As I promised an update here it is - there is nothing more to report. We remain functional, but still have some services switched off, and since last week we have not had any repeats of the mass disruption seen prior to the half-term holiday.
Hi @Seb1780 - did you have any luck with the list of disabled services?
Originally Posted by Seb1780
I've had this problem twice since I migrated from 2003 to 2012 R2 on my file server, October 2013. It is a pure file server, no additional roles. Win7 clients and a single Win8.1 client (mine, local profile). One user reports that they are having trouble opening or saving a file (both instances was a different excel 2010 spreadsheet), then slowly more and more people lose connectivity. Both times I have tried to access shared drives and my Windows 8.1 machine has locked up and had to hard reboot. I haven't experienced the issue since before the half-term and I did a complete server estate SUU and windows update deployment.

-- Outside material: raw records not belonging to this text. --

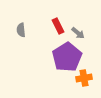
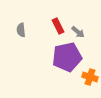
gray arrow: moved 1 px up
purple pentagon: rotated 20 degrees clockwise
orange cross: moved 6 px right, 1 px up; rotated 28 degrees clockwise
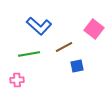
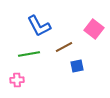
blue L-shape: rotated 20 degrees clockwise
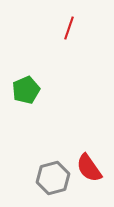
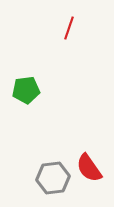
green pentagon: rotated 16 degrees clockwise
gray hexagon: rotated 8 degrees clockwise
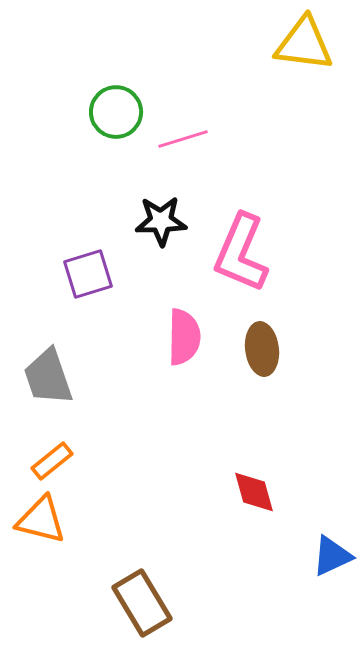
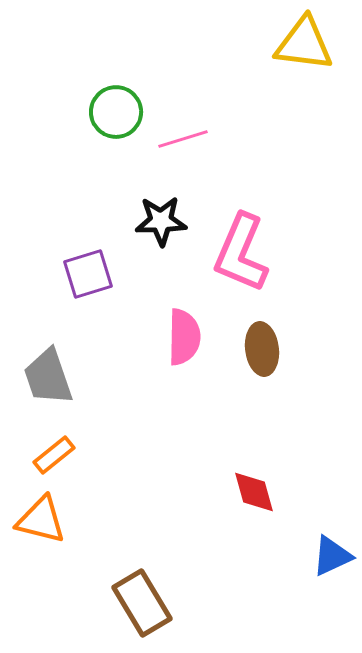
orange rectangle: moved 2 px right, 6 px up
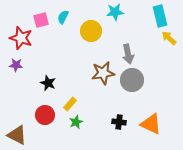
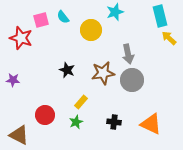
cyan star: rotated 12 degrees counterclockwise
cyan semicircle: rotated 64 degrees counterclockwise
yellow circle: moved 1 px up
purple star: moved 3 px left, 15 px down
black star: moved 19 px right, 13 px up
yellow rectangle: moved 11 px right, 2 px up
black cross: moved 5 px left
brown triangle: moved 2 px right
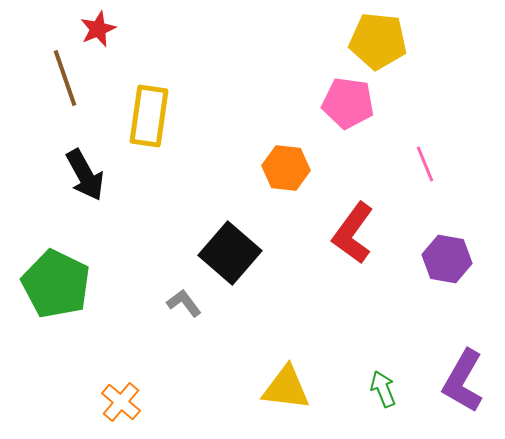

For what it's worth, disabling SMB2/3 seems to have stopped me from having to reboot workstations. It still stalls out when they go to access a shared drive after having a stalled save, but it seems to eventually reconciles itself after anywhere from 20 seconds to ~3 minutes. It's not a solution, but it allowed me to keep my system up in most cases. This only applies to Windows XP and Windows 7 home/pro
Basically if someone has a problem saving, I do this and it seems to avoid a workstation reboot:
Let Excel/Word/whatever chug along and try try try in the background. It leaves the 'saving' prompt up with a cancel button, which I do not hit.
Attempt to open the shared drive.
Wait for the shared drive to properly display contents - usually 40 seconds to 2 minutes.

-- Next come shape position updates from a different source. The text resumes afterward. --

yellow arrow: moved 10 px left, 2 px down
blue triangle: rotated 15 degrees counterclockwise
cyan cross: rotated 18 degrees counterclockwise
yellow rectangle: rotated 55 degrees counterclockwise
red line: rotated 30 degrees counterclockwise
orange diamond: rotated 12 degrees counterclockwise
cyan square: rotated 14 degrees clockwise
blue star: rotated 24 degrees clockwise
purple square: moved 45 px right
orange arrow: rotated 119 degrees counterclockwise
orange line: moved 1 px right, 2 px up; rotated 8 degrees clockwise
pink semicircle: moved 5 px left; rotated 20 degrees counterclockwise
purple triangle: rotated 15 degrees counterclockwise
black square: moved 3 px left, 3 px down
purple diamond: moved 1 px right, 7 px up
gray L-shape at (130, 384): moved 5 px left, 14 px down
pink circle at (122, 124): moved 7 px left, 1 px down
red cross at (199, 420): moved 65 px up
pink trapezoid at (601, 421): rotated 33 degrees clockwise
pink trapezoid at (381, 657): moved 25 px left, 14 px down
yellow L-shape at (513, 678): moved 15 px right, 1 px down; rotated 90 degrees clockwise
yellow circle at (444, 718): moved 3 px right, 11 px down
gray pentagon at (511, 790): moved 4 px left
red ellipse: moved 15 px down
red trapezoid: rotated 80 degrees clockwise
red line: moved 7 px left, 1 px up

Once it properly displays contents, navigate back to the program trying to save, hit cancel, wait for it become responsive again, and the try saving again.
Obviously this is by no means a solution, but believe it or not it's the only way I've been able to avoid a reboot on a workstation. Which is (unfortunately) necessary when they have 15 documents open that need to be saved. Here's the kicker... I get through that entire process, and it can take up to 5 minutes... and the only events I see in the logs on either the server or workstation relate to a credential negotiation (Event 4776) that returns a successful result (Event 4624). Once in a while, there's a 2012 network error event on the server, and of course it always registers apphang events related to excel/word/etc and explorer if that froze up for too long trying to display contents of a network share.
@bergmbe How you describe your issues almost mirror ours to the tee. Doesn't affect all clients all the time, but when it does it typically manifests itself as a stall out when opening Explorer (usually on Computer, so stalls refreshing the list of mapped drives) or when attempting to open/save office documents.
As with the others though, name resolution, pings, RDP - everything else appears to work fine during the periods of this beligerent behaviour.
Our "problematic" server is also a DC, hosting RID and PDC FSMO roles. I performed an "nltest /SC_VERIFY" early last week against the box and it couldn't find it's own domain name - a touch worrying - but other DCs could, so I figured the server hadn't correctly promoted itself so moved the two FSMO roles off to other DCs in preperation for a demote/re-promote to see if that cured it.
Now I didn't get around to the demote/repromote but interestingly the DC that got those FSMO roles now fails the "nltest /SC_VERIFY" test with the can't find domain error, and the problematic server now passes it - and I haven't seen the problem in near enough a week.
I know that may not help as people with this issue seem to be running a mix of 2012/R2 in both File server with DC, without DC, Hyper-V modes - but thought I would add it to the pot as anecdotal in case it helps somebody figure out what's going on.